#### Task goal:
Every line of the material is to be reproduced verbatim.

---------- Source material

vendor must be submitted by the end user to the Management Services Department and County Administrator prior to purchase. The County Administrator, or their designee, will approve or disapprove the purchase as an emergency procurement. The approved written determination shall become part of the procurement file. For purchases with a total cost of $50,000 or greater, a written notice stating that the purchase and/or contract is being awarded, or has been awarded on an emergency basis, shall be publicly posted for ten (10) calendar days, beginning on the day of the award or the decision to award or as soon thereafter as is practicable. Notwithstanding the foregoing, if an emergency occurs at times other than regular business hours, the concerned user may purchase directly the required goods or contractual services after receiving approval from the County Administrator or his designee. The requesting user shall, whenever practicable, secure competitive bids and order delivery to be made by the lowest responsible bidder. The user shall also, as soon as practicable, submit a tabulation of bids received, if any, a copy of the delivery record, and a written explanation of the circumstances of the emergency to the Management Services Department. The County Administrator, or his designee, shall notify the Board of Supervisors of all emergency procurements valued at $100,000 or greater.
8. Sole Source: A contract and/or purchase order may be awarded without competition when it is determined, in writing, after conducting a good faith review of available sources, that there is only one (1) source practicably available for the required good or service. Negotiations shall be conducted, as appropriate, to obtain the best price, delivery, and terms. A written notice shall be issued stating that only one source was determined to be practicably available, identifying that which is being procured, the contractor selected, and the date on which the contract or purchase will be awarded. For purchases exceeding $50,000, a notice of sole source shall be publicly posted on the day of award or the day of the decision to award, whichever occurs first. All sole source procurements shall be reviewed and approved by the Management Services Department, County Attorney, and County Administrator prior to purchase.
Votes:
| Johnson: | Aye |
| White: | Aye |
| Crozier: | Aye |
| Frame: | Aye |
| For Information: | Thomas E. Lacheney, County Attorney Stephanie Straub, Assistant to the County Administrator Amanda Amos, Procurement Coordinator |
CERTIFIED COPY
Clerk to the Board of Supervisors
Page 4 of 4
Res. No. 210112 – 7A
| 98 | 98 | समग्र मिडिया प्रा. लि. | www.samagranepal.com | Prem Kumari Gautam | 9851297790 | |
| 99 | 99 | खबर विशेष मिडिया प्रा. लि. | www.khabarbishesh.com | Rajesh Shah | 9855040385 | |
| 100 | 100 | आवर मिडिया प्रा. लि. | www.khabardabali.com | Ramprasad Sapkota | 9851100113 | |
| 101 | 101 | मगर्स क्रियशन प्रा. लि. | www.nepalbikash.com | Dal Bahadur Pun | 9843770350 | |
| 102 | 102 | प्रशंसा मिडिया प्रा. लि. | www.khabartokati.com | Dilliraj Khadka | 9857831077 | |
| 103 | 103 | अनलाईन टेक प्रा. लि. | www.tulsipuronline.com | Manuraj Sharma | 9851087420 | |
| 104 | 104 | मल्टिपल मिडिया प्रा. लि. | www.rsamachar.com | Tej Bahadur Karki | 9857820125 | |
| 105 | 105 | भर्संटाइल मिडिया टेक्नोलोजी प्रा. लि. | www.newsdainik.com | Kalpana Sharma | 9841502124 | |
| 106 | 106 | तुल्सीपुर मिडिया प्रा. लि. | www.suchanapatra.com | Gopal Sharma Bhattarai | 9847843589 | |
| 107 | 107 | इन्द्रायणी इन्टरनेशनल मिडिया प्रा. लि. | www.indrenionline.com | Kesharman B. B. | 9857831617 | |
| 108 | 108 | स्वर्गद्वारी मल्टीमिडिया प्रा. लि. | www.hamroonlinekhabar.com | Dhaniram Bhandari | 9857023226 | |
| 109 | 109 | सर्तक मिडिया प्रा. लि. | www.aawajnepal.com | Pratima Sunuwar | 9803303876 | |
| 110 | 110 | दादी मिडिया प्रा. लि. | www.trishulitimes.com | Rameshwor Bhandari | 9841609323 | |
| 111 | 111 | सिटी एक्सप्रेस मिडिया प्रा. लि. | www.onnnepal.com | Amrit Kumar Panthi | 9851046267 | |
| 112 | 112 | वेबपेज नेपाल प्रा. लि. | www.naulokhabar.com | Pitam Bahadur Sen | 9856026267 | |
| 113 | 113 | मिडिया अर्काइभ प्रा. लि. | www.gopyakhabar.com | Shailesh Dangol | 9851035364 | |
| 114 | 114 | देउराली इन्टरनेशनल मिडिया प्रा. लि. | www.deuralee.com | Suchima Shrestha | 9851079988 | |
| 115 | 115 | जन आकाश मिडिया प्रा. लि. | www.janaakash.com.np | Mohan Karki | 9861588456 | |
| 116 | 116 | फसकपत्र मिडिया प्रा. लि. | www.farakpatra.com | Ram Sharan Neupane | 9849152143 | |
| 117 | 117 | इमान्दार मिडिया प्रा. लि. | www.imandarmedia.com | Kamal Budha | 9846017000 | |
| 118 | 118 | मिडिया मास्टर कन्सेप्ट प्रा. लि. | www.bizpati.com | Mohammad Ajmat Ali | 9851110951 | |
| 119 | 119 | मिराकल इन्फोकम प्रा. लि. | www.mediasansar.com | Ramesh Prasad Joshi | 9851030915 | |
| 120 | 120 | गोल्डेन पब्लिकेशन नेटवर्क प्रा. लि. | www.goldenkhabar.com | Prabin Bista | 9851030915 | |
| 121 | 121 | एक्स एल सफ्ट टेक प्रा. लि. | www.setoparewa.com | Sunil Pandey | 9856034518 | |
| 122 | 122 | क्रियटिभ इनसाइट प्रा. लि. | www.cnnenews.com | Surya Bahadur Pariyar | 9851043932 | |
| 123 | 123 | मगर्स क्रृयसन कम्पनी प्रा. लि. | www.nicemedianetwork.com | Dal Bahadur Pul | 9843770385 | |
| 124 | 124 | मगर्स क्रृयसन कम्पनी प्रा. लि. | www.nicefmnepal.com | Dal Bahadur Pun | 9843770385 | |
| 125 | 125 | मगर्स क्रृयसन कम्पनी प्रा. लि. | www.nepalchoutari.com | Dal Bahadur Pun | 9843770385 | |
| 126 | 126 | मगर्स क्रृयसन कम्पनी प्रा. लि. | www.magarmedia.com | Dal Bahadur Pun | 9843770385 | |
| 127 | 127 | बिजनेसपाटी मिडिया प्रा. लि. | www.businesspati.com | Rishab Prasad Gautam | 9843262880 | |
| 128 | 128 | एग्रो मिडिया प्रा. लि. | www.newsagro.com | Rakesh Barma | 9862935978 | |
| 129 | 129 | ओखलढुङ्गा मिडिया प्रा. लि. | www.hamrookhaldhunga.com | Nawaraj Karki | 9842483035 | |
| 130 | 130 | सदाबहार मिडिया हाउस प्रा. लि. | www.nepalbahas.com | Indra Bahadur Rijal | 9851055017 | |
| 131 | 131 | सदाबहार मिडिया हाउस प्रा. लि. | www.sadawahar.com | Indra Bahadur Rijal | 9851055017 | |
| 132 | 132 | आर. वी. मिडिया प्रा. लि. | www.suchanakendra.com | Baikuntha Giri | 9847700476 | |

--------------------

#### Expected output:
vendor must be submitted by the end user to the Management Services Department and County Administrator prior to purchase. The County Administrator, or their designee, will approve or disapprove the purchase as an emergency procurement. The approved written determination shall become part of the procurement file. For purchases with a total cost of $50,000 or greater, a written notice stating that the purchase and/or contract is being awarded, or has been awarded on an emergency basis, shall be publicly posted for ten (10) calendar days, beginning on the day of the award or the decision to award or as soon thereafter as is practicable. Notwithstanding the foregoing, if an emergency occurs at times other than regular business hours, the concerned user may purchase directly the required goods or contractual services after receiving approval from the County Administrator or his designee. The requesting user shall, whenever practicable, secure competitive bids and order delivery to be made by the lowest responsible bidder. The user shall also, as soon as practicable, submit a tabulation of bids received, if any, a copy of the delivery record, and a written explanation of the circumstances of the emergency to the Management Services Department. The County Administrator, or his designee, shall notify the Board of Supervisors of all emergency procurements valued at $100,000 or greater.
8. Sole Source: A contract and/or purchase order may be awarded without competition when it is determined, in writing, after conducting a good faith review of available sources, that there is only one (1) source practicably available for the required good or service. Negotiations shall be conducted, as appropriate, to obtain the best price, delivery, and terms. A written notice shall be issued stating that only one source was determined to be practicably available, identifying that which is being procured, the contractor selected, and the date on which the contract or purchase will be awarded. For purchases exceeding $50,000, a notice of sole source shall be publicly posted on the day of award or the day of the decision to award, whichever occurs first. All sole source procurements shall be reviewed and approved by the Management Services Department, County Attorney, and County Administrator prior to purchase.
Votes:
| Johnson: | Aye |
| White: | Aye |
| Crozier: | Aye |
| Frame: | Aye |
| For Information: | Thomas E. Lacheney, County Attorney Stephanie Straub, Assistant to the County Administrator Amanda Amos, Procurement Coordinator |
CERTIFIED COPY
Clerk to the Board of Supervisors
Page 4 of 4
Res. No. 210112 – 7A
| 98 | 98 | समग्र मिडिया प्रा. लि. | www.samagranepal.com | Prem Kumari Gautam | 9851297790 | |
| 99 | 99 | खबर विशेष मिडिया प्रा. लि. | www.khabarbishesh.com | Rajesh Shah | 9855040385 | |
| 100 | 100 | आवर मिडिया प्रा. लि. | www.khabardabali.com | Ramprasad Sapkota | 9851100113 | |
| 101 | 101 | मगर्स क्रियशन प्रा. लि. | www.nepalbikash.com | Dal Bahadur Pun | 9843770350 | |
| 102 | 102 | प्रशंसा मिडिया प्रा. लि. | www.khabartokati.com | Dilliraj Khadka | 9857831077 | |
| 103 | 103 | अनलाईन टेक प्रा. लि. | www.tulsipuronline.com | Manuraj Sharma | 9851087420 | |
| 104 | 104 | मल्टिपल मिडिया प्रा. लि. | www.rsamachar.com | Tej Bahadur Karki | 9857820125 | |
| 105 | 105 | भर्संटाइल मिडिया टेक्नोलोजी प्रा. लि. | www.newsdainik.com | Kalpana Sharma | 9841502124 | |
| 106 | 106 | तुल्सीपुर मिडिया प्रा. लि. | www.suchanapatra.com | Gopal Sharma Bhattarai | 9847843589 | |
| 107 | 107 | इन्द्रायणी इन्टरनेशनल मिडिया प्रा. लि. | www.indrenionline.com | Kesharman B. B. | 9857831617 | |
| 108 | 108 | स्वर्गद्वारी मल्टीमिडिया प्रा. लि. | www.hamroonlinekhabar.com | Dhaniram Bhandari | 9857023226 | |
| 109 | 109 | सर्तक मिडिया प्रा. लि. | www.aawajnepal.com | Pratima Sunuwar | 9803303876 | |
| 110 | 110 | दादी मिडिया प्रा. लि. | www.trishulitimes.com | Rameshwor Bhandari | 9841609323 | |
| 111 | 111 | सिटी एक्सप्रेस मिडिया प्रा. लि. | www.onnnepal.com | Amrit Kumar Panthi | 9851046267 | |
| 112 | 112 | वेबपेज नेपाल प्रा. लि. | www.naulokhabar.com | Pitam Bahadur Sen | 9856026267 | |
| 113 | 113 | मिडिया अर्काइभ प्रा. लि. | www.gopyakhabar.com | Shailesh Dangol | 9851035364 | |
| 114 | 114 | देउराली इन्टरनेशनल मिडिया प्रा. लि. | www.deuralee.com | Suchima Shrestha | 9851079988 | |
| 115 | 115 | जन आकाश मिडिया प्रा. लि. | www.janaakash.com.np | Mohan Karki | 9861588456 | |
| 116 | 116 | फसकपत्र मिडिया प्रा. लि. | www.farakpatra.com | Ram Sharan Neupane | 9849152143 | |
| 117 | 117 | इमान्दार मिडिया प्रा. लि. | www.imandarmedia.com | Kamal Budha | 9846017000 | |
| 118 | 118 | मिडिया मास्टर कन्सेप्ट प्रा. लि. | www.bizpati.com | Mohammad Ajmat Ali | 9851110951 | |
| 119 | 119 | मिराकल इन्फोकम प्रा. लि. | www.mediasansar.com | Ramesh Prasad Joshi | 9851030915 | |
| 120 | 120 | गोल्डेन पब्लिकेशन नेटवर्क प्रा. लि. | www.goldenkhabar.com | Prabin Bista | 9851030915 | |
| 121 | 121 | एक्स एल सफ्ट टेक प्रा. लि. | www.setoparewa.com | Sunil Pandey | 9856034518 | |
| 122 | 122 | क्रियटिभ इनसाइट प्रा. लि. | www.cnnenews.com | Surya Bahadur Pariyar | 9851043932 | |
| 123 | 123 | मगर्स क्रृयसन कम्पनी प्रा. लि. | www.nicemedianetwork.com | Dal Bahadur Pul | 9843770385 | |
| 124 | 124 | मगर्स क्रृयसन कम्पनी प्रा. लि. | www.nicefmnepal.com | Dal Bahadur Pun | 9843770385 | |
| 125 | 125 | मगर्स क्रृयसन कम्पनी प्रा. लि. | www.nepalchoutari.com | Dal Bahadur Pun | 9843770385 | |
| 126 | 126 | मगर्स क्रृयसन कम्पनी प्रा. लि. | www.magarmedia.com | Dal Bahadur Pun | 9843770385 | |
| 127 | 127 | बिजनेसपाटी मिडिया प्रा. लि. | www.businesspati.com | Rishab Prasad Gautam | 9843262880 | |
| 128 | 128 | एग्रो मिडिया प्रा. लि. | www.newsagro.com | Rakesh Barma | 9862935978 | |
| 129 | 129 | ओखलढुङ्गा मिडिया प्रा. लि. | www.hamrookhaldhunga.com | Nawaraj Karki | 9842483035 | |
| 130 | 130 | सदाबहार मिडिया हाउस प्रा. लि. | www.nepalbahas.com | Indra Bahadur Rijal | 9851055017 | |
| 131 | 131 | सदाबहार मिडिया हाउस प्रा. लि. | www.sadawahar.com | Indra Bahadur Rijal | 9851055017 | |
| 132 | 132 | आर. वी. मिडिया प्रा. लि. | www.suchanakendra.com | Baikuntha Giri | 9847700476 | |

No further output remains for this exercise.